It’s always a sardonic pleasure to listen to a (new) album on Lower Silesian Stronghold. With this sixth album by Poland’s Demonic Slaughter it’s no difference. This time in co-operation with French label Hass Weg Productions, Lower Silesian Stronghold prove once more that they are able to find qualitative bands (and releases) that are able to please a selected yet superior audience, and able to irritate the stupid, ignorant masses on our filthy globe. But I need to implement some self-censorship right now… Let’s focus on Dark Paths To Catharsis, okay…
Demonic Slaughter are one of the many outfits of Kamil ‘Xaos Oblivion’, the guy behind projects and bands such as Abusiveness, Xaosis, Regicide Decease, Perdition etc., and of course Xaos Oblivion itself (on June 8th 2015, by the way, we did upload the [excellent, evidently] review for this project’s latest release, Rituals From The Cold Grave). The guy took care of most instruments and vocals, music and lyrics, production, mix and mastering (at his Zen Xaos Studio), and he was assisted by Ghost Of Wrath (guitars and music), Morxakh (keyboards, programming, additional arrangements, music), and session drummer Opium.
Oh yes, the band loves the human kind and the whole left-winged democracy (otherwise they wouldn’t be on Lower Silesian Stronghold, would they; and about the same goes for Hass Weg Productions, as you might know), and tolerance is their conviction. …NOT!
Dark Paths To Catharsis has a total running time of sixty three (!) minutes (ten tracks) and it brings two kinds of aural pleasure: the Classical way, and the Black Metal way. The album opens with the introduction Entering The Valley Of Mists, which is an intriguing opus with quite a sympho-bombastic structure. Several other pieces are within the same vein. The influence of Morxakh is undeniably important right here, and for sure of great importance to define this band. Several tracks are like bombastic and epic pieces of, why not, Wagnerian symphony-alike greatness, though seen from a much darker, denser, grimy point of sound, akin the magnificent current Dark Ambient hype that arouses undersigned and, I’m sure, quite some other obscure-intellectual minds amongst us. It’s not that crazy that a Black metal act makes use of this kind of material, but Demonic Slaughter do not create this kind of fabulous majesty just as if it’s some kind of acceptable addition; on the contrary, here these classical pieces are surely part of the whole concept, and therefor it needs to be praised. But since those compositions are -and I’m not hallucinating right now- truly well-thought, deepened, masterfully professional and so on, I just have to add some smileys: --- (of course I will not, but you will surely get the picture, won’t you…). It’s like a symbiosis of a horror movie soundtrack, some mostly dark-edged classical compositions, and some mixture of Dark Ambient / Sympho / Neo-Classical bombast (without denying a certain ‘Apocalyptic’ attitude, and then I’m rather referring to Martial Folk acts like Arditi or even the likes of Waffenruhe and consorts), you see…

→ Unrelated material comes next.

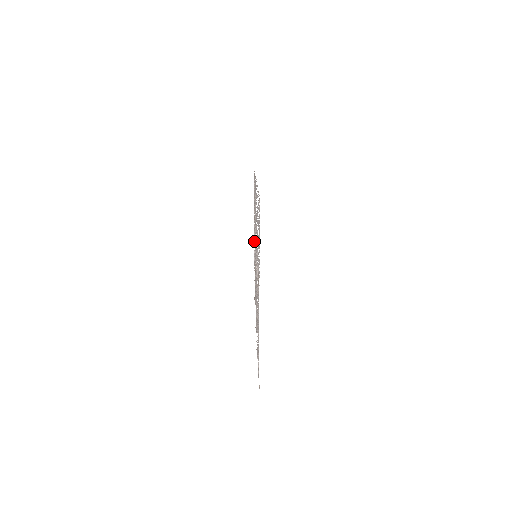
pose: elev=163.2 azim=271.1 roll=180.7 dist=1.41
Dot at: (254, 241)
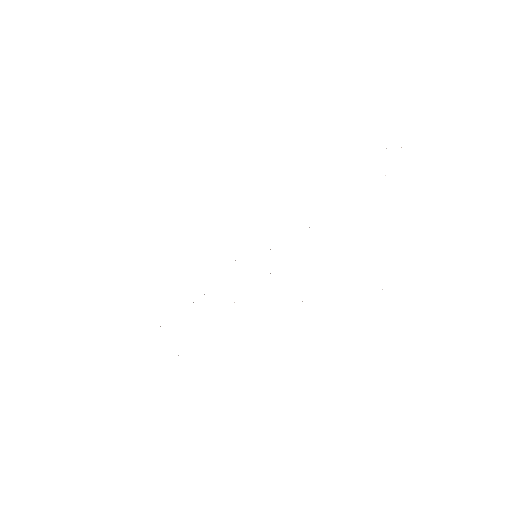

The metalized part is at least as overpowering, yet less peaceful and tolerable. Demonic Slaughter’s Black Metal is of the melodic kind for sure, yet with an atmosphere so dense, oppressive and grim… The material finds its essence within the Nordic-styled trend for sure, when the Pagan approach was still true and honest, and this gets translated by tracks that are both pure and convincing in sound, execution and atmosphere. These three elements, sound, execution and atmosphere, are closely related, and dwell within spheres of grimness, intolerance, tradition and persuasion, trespassing the Scandinavian scene, yet surely implementing the essence of the Swedish and, especially, Norwegian scene from the earlier nineties, as well as the one(s) from Germany and the East of Europe from ‘back then’. Actually, like on the former material this band did create, this recording sort of defines a clear identity that is both based on tradition, and spawn from own ideas. In general, the stuff is fast and energetic, with a raw production, melodious rhythms, and vocals that are not that uncommon in the East of New Arabia, sorry, Europe. Besides the faster, energetic parts, all songs (except for those classic ones) contain some slower excerpts too, which are a grandiose counterbalance to the fierceness of the heavier pieces, yet without lacking power and hatred. But in any case, the victorious, warlike and epic attitude gets maintained, remains, prevails.
No tolerance, no mercy, no regret. Purity, honesty, pride and honour! Hail! Once again Demonic Slaughter convince!